EXERCISE:
Only these lines should appear, exactly: the one containing "Every Tuesday of each Month at 6;30 am" and every line after it through the end of the material below.
↓↓↓
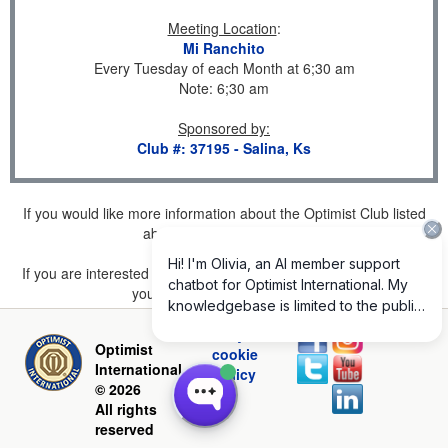
Meeting Location
:
Mi Ranchito
Every Tuesday of each Month at 6;30 am
Note: 6;30 am
Sponsored by
:
Club #: 37195 - Salina, Ks
If you would like more information about the Optimist Club listed
above, please
click here
.
If you are interested in joining a Club but don't find one listed for
your area, please
click here
.
Privacy and
Optimist
cookie
International
policy
© 2026
All rights
reserved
↑↑↑
WRITTEN SOLUTION:
Every Tuesday of each Month at 6;30 am
Note: 6;30 am
Sponsored by
:
Club #: 37195 - Salina, Ks
If you would like more information about the Optimist Club listed
above, please
click here
.
If you are interested in joining a Club but don't find one listed for
your area, please
click here
.
Privacy and
Optimist
cookie
International
policy
© 2026
All rights
reserved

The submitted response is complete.